# Action item A
Answer these from the court opinion on the coal mining lease below, one line each:
(i) Which sections of Title 15 does the opinion compare to the cited sections?
(ii) To what sum is the trial court's judgment reduced?
(iii) Which justices concur?
# Action item B
Write the next part of the court opinion on the coal mining lease below, beginning after its last line.

An analogy may be drawn between the cited sections, and the provisions of 15 O.S.1961 §§ 214 and 215. These sections tend to render void any provisions of a contract which attempt to fix the amount of stipulated damages to be paid in case of a breach, except where it is impracticable or extremely difficult to determine the actual damages. This results in spite of the agreement of the parties, and the obvious and well known rationale is that insofar as they exceed the actual damages suffered, the stipulated damages amount to a penalty or forfeiture which the law does not favor.

23 O.S.1961 §§ 96 and 97 have the same effect in the case now before us. In spite of the agreement of the parties, these sections limit the damages recoverable to a reasonable amount not “contrary to substantial justice”; they prevent plaintiffs from recovering a “greater amount in damages for the breach of an obligation” than *114they would have “gained by the full performance thereof”.

We therefore hold that where, in a coal mining lease, lessee agrees to perform certain remedial work on the premises concerned at the end of the lease period, and thereafter the contract is fully performed by both parties except that the remedial work is not done, the measure of damages in an action by lessor against lessee for damages for breach of contract is ordinarily the reasonable cost of performance of the work; however, where the contract provision breached was merely incidental to the main purpose in view, and where the economic benefit which would result to lessor by full performance of the work is grossly disproportionate to the cost of performance, the damages which lessor may recover are limited to- the diminution in value resulting to the premises because of the non-performance.

We believe the above holding is in conformity with the intention of the Legislature as expressed in the statutes mentioned, and in harmony with the better-reasoned cases from the other jurisdictions where analogous fact situations have been considered. It should be noted that the rule as stated does not interfere with the property owner’s rght to “do what he will with his own” Chamberlain v. Parker, 45 N.Y. 569), or his right, if he chooses, to contract for “improvements” which' will actually have the effect of reducing his property’s value. Where such result is in fact contemplated by the parties, and is a main or principal purpose of those contracting, it would seem that the measure of damages for breach would ordinarily be the cost of performance.

The above holding disposes of all of the arguments raised by the parties on appeal.

Under the most liberal view of the evidence herein, the diminution in value resulting to the premises because of nonperformance of the remedial work was $300.00. After a careful search of the record, we have found no evidence of a higher figure, and plaintiffs do not argue in their briefs that a greater diminution in value was sustained. It thus appears that the judgment was clearly excessive, and that the amount for which judgment should have been rendered is definitely and satisfactorily shown by the record.

We are asked by each' party to modify the judgment in accordance with the respective theories advanced, and it is conceded that we have authority to do so. 12 O.S.1961 § 952; Busboom v. Smith, 199 Okl. 688, 191 P.2d 198; Stumpf v. Stumpf, 173 Okl. 1, 46 P.2d 315.

We are of the opinion that the judgment of the trial court for plaintiffs should be, and "it is hereby, modified and reduced to the sum of $300.00, and as so modified it is affirmed.

WELCH, DAVISON, HALLEY, and JOHNSON, JJ., concur.

# Recorded data
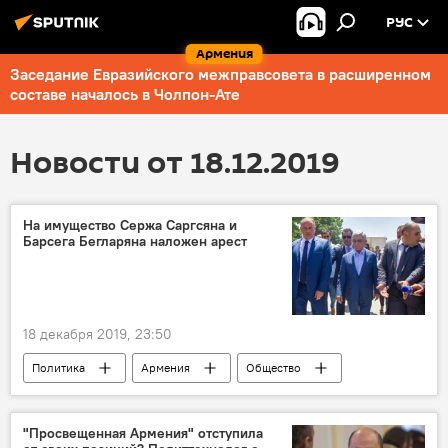
РУС
Армения
Заседание Евразийского межправсовета в расширенном
составе началось в Чолпон-Ате
Новости от 18.12.2019
На имущество Сержа Саргсяна и
Барсега Бегларяна наложен арест
18 декабря 2019, 23:50
Политика
Армения
Общество
Серж Саргсян
Барсег Бегларян
имущество
Новости Армения
"Просвещенная Армения" отступила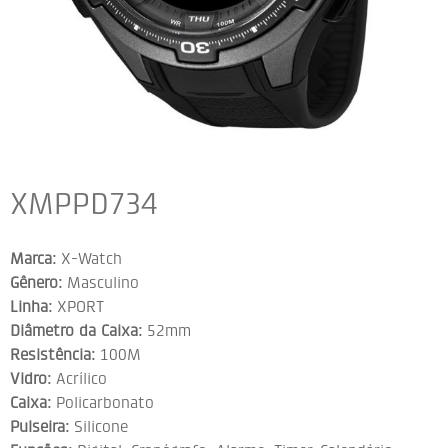
XMPPD734
Marca:
X-Watch
Gênero:
Masculino
Linha:
XPORT
Diâmetro da Caixa:
52mm
Resistência:
100M
Vidro:
Acrílico
Caixa:
Policarbonato
Pulseira:
Silicone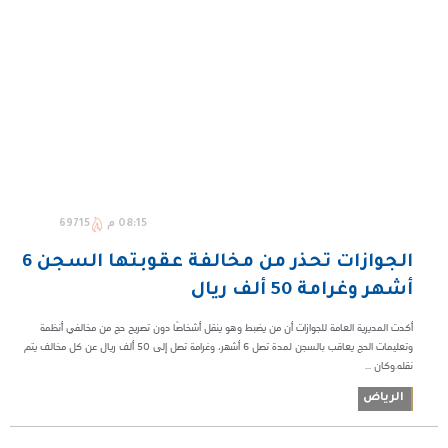
08:15 م
69715
الجوازات تحذر من مخالفة عقوبتها السجن 6
أشهر وغرامة 50 ألف ريال
أكدت المديرية العامة للجوازات أن من يضبط وهو ينقل أشخاصًا دون تصريح حج من مخالفي أنظمة
وتعليمات الحج يعاقب بالسجن لمدة تصل 6 أشهر، وغرامة تصل إلى 50 ألف ريال عن كل مخالف يتم
نقله.وكان ...
الرياض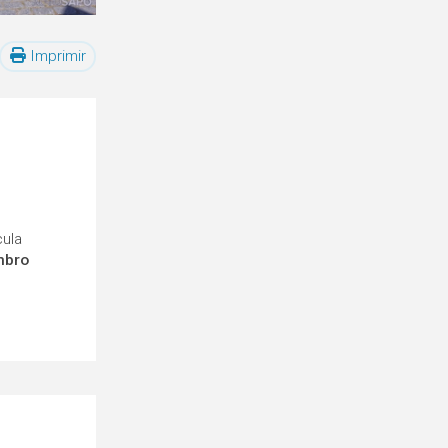
Imprimir
cula
mbro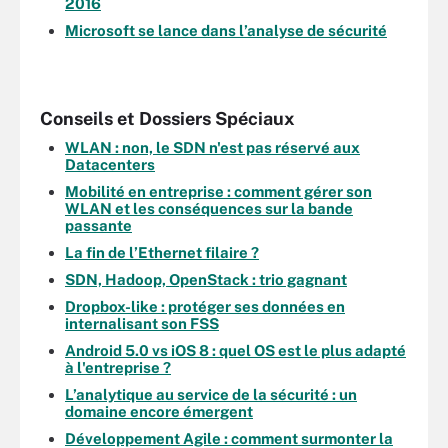
2016
Microsoft se lance dans l’analyse de sécurité
Conseils et Dossiers Spéciaux
WLAN : non, le SDN n'est pas réservé aux
Datacenters
Mobilité en entreprise : comment gérer son
WLAN et les conséquences sur la bande
passante
La fin de l’Ethernet filaire ?
SDN, Hadoop, OpenStack : trio gagnant
Dropbox-like : protéger ses données en
internalisant son FSS
Android 5.0 vs iOS 8 : quel OS est le plus adapté
à l'entreprise ?
L’analytique au service de la sécurité : un
domaine encore émergent
Développement Agile : comment surmonter la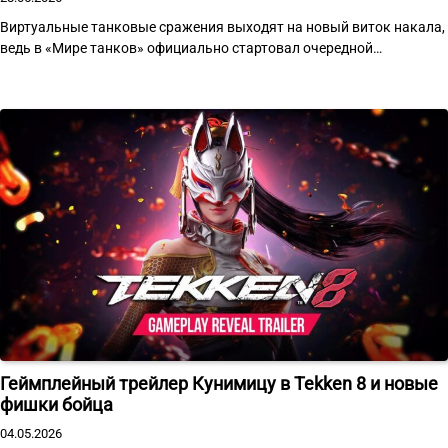
Виртуальные танковые сражения выходят на новый виток накала,
ведь в «Мире танков» официально стартовал очередной…
Геймплейный трейлер Кунимицу в Tekken 8 и новые
фишки бойца
04.05.2026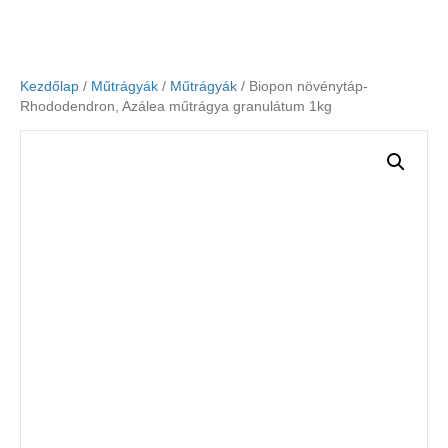
Kezdőlap
/
Műtrágyák
/
Műtrágyák
/ Biopon növénytáp-
Rhododendron, Azálea műtrágya granulátum 1kg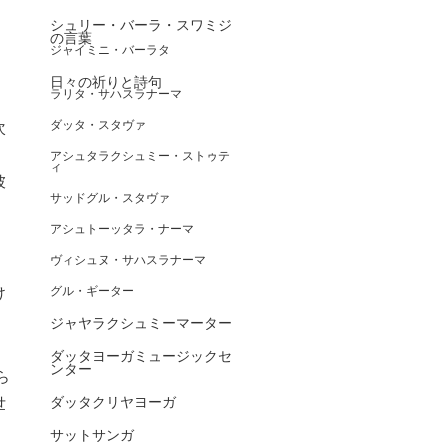
シュリー・バーラ・スワミジ
の言葉
ジャイミニ・バーラタ
日々の祈りと詩句
ラリタ・サハスラナーマ
ダッタ・スタヴァ
次
アシュタラクシュミー・ストゥテ
ィ
彼
サッドグル・スタヴァ
アシュトーッタラ・ナーマ
ヴィシュヌ・サハスラナーマ
け
グル・ギーター
ジャヤラクシュミーマーター
ダッタヨーガミュージックセ
ンター
ら
ダッタクリヤヨーガ
世
サットサンガ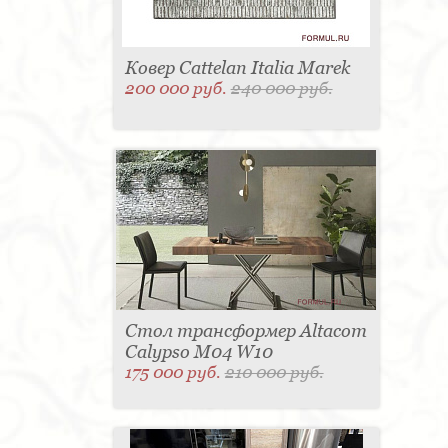
Ковер Cattelan Italia Marek
200 000 руб.
240 000 руб.
Стол трансформер Altacom
Calypso M04 W10
175 000 руб.
210 000 руб.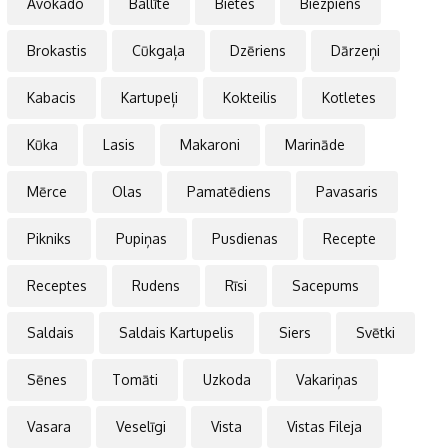
Avokado
Ballīte
Bietes
Biezpiens
Brokastis
Cūkgaļa
Dzēriens
Dārzeņi
Kabacis
Kartupeļi
Kokteilis
Kotletes
Kūka
Lasis
Makaroni
Marināde
Mērce
Olas
Pamatēdiens
Pavasaris
Pikniks
Pupiņas
Pusdienas
Recepte
Receptes
Rudens
Rīsi
Sacepums
Saldais
Saldais Kartupelis
Siers
Svētki
Sēnes
Tomāti
Uzkoda
Vakariņas
Vasara
Veselīgi
Vista
Vistas Fileja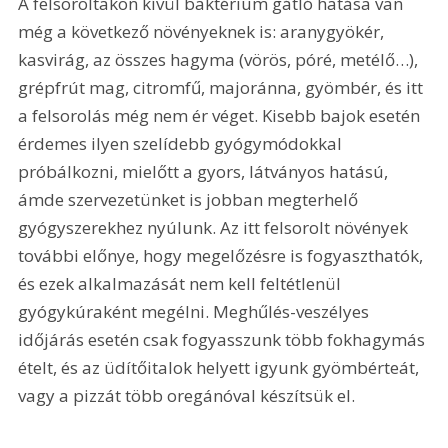
A felsoroltakon kívül baktérium gátló hatása van 
még a következő növényeknek is: aranygyökér, 
kasvirág, az összes hagyma (vörös, póré, metélő…), 
grépfrút mag, citromfű, majoránna, gyömbér, és itt 
a felsorolás még nem ér véget. Kisebb bajok esetén 
érdemes ilyen szelídebb gyógymódokkal 
próbálkozni, mielőtt a gyors, látványos hatású, 
ámde szervezetünket is jobban megterhelő 
gyógyszerekhez nyúlunk. Az itt felsorolt növények 
további előnye, hogy megelőzésre is fogyaszthatók, 
és ezek alkalmazását nem kell feltétlenül 
gyógykúraként megélni. Meghűlés-veszélyes 
időjárás esetén csak fogyasszunk több fokhagymás 
ételt, és az üdítőitalok helyett igyunk gyömbérteát, 
vagy a pizzát több oregánóval készítsük el.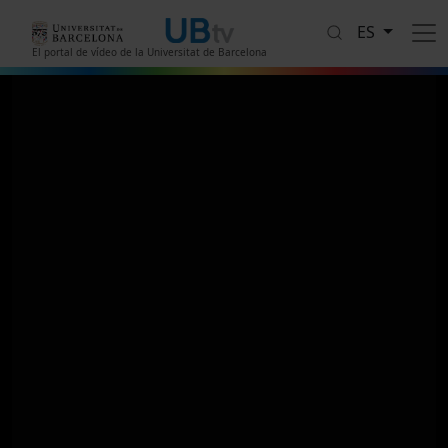
Pasar al contenido principal
ES
El portal de vídeo de la Universitat de Barcelona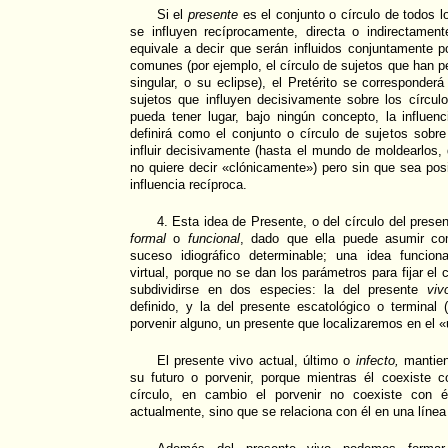
Si el
presente
es el conjunto o círculo de todos 
se influyen recíprocamente, directa o indirectamen
equivale a decir que serán influidos conjuntamente p
comunes (por ejemplo, el círculo de sujetos que han p
singular, o su eclipse), el Pretérito se corresponder
sujetos que influyen decisivamente sobre los círcul
pueda tener lugar, bajo ningún concepto, la influen
definirá como el conjunto o círculo de sujetos sobr
influir decisivamente (hasta el mundo de moldearlos,
no quiere decir «clónicamente») pero sin que sea posi
influencia recíproca.
4. Esta idea de Presente, o del círculo del prese
formal
o
funcional
, dado que ella puede asumir co
suceso idiográfico determinable; una idea funcio
virtual, porque no se dan los parámetros para fijar el
subdividirse en dos especies: la del presente
viv
definido, y la del presente escatológico o terminal 
porvenir alguno, un presente que localizaremos en el «ú
El presente vivo actual, último o
infecto,
mantien
su futuro o porvenir, porque mientras él coexiste
círculo, en cambio el porvenir no coexiste con él
actualmente, sino que se relaciona con él en una línea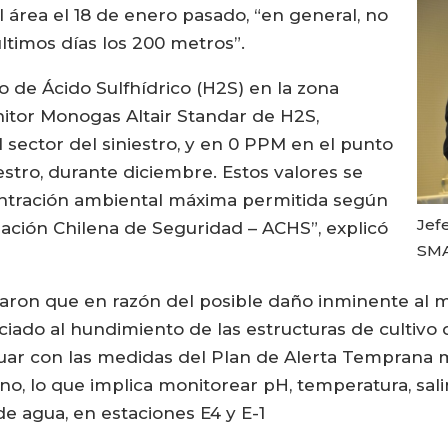
 área el 18 de enero pasado, “en general, no
ltimos días los 200 metros”.
 de Ácido Sulfhídrico (H2S) en la zona
itor Monogas Altair Standar de H2S,
sector del siniestro, y en 0 PPM en el punto
iestro, durante diciembre. Estos valores se
ntración ambiental máxima permitida según
Jefe
iación Chilena de Seguridad – ACHS”, explicó
SMA
aron que en razón del posible daño inminente al m
iado al hundimiento de las estructuras de cultivo
nuar con las medidas del Plan de Alerta Temprana mi
o, lo que implica monitorear pH, temperatura, sali
de agua, en estaciones E4 y E-1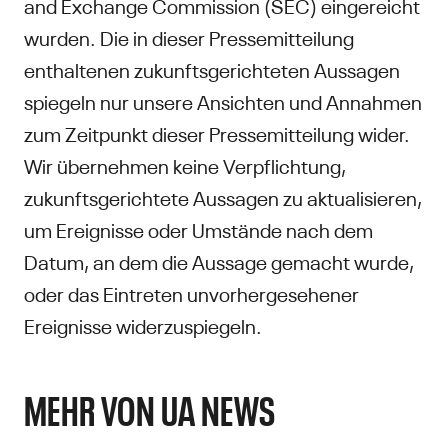
and Exchange Commission (SEC) eingereicht
wurden. Die in dieser Pressemitteilung
enthaltenen zukunftsgerichteten Aussagen
spiegeln nur unsere Ansichten und Annahmen
zum Zeitpunkt dieser Pressemitteilung wider.
Wir übernehmen keine Verpflichtung,
zukunftsgerichtete Aussagen zu aktualisieren,
um Ereignisse oder Umstände nach dem
Datum, an dem die Aussage gemacht wurde,
oder das Eintreten unvorhergesehener
Ereignisse widerzuspiegeln.
MEHR VON UA NEWS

# Exercise output A
(i) 15 O.S.1961 §§ 214 and 215
(ii) $300.00
(iii) Welch, Davison, Halley, and Johnson

# Exercise output B
WILLIAMS, C. J., BLACKBIRD, V. C. J., and IRWIN and BERRJ, JJ., dissent.

IRWIN, Justice

(dissenting).

By the specific provisions in the coal mining lease under consideration, the defendant agreed as follows:

“* * * “7b Lessee agrees to make fills in the pits dug on said premises on the property line in such manner that fences can be placed thereon and access had to opposite sides of the pits.
“c Lessee agrees to smooth off the top of the spoil banks on the above premises.
“7d Lessee agrees to leave the creek crossing the above premises in such a condition that it will not interfere with the crossings to be made in pits as set out in 7b.
* * * * * *
“7f Lessee further agrees to leave no shale or dirt on the high wall of said pits. * * * ”

*115Following the expiration of the lease, plaintiffs made demand upon defendant that it carry out the provisions of the contract and to perform those covenants contained therein.

Defendant admits that it failed to perform its obligations that it agreed and contracted to perform under the lease contract and there is nothing in the record which indicates that defendant could not perform its obligations. Therefore, in my opinion defendant’s breach of the contract was wilful and not in good faith.

Although the contract speaks for itself, there were several negotiations between the plaintiffs and defendant before the contract was executed. Defendant admitted in the trial of the action, that plaintiffs insisted that the above provisions be included in the contract and that they would not agree to the coal mining lease unless the above provisions were included.

In consideration for the lease contract, plaintiffs were to receive a certain amount as royalty for the coal produced and marketed and in addition thereto their land was to be restored as provided in the contract.

Defendant received as consideration for the contract, its proportionate share of the coal produced and marketed and in addition thereto, the right to use plaintiffs’ land in the furtherance of its mining operations.

The cost for performing the contract in question could have been reasonably approximated when the contract was negotiated and executed and there are no conditions now existing which could not have been reasonably anticipated by the parties. Therefore, defendant had knowledge, when it prevailed upon the plaintiffs to execute the lease, that the cost of performance might be disproportionate to the value or benefits received by plaintiff for the performance.

Defendant has received its benefits under the contract and now urges, in substance, that plaintiffs’ measure of damages for its failure to perform should be the economic value of performance to the plaintiffs and not the cost of performance.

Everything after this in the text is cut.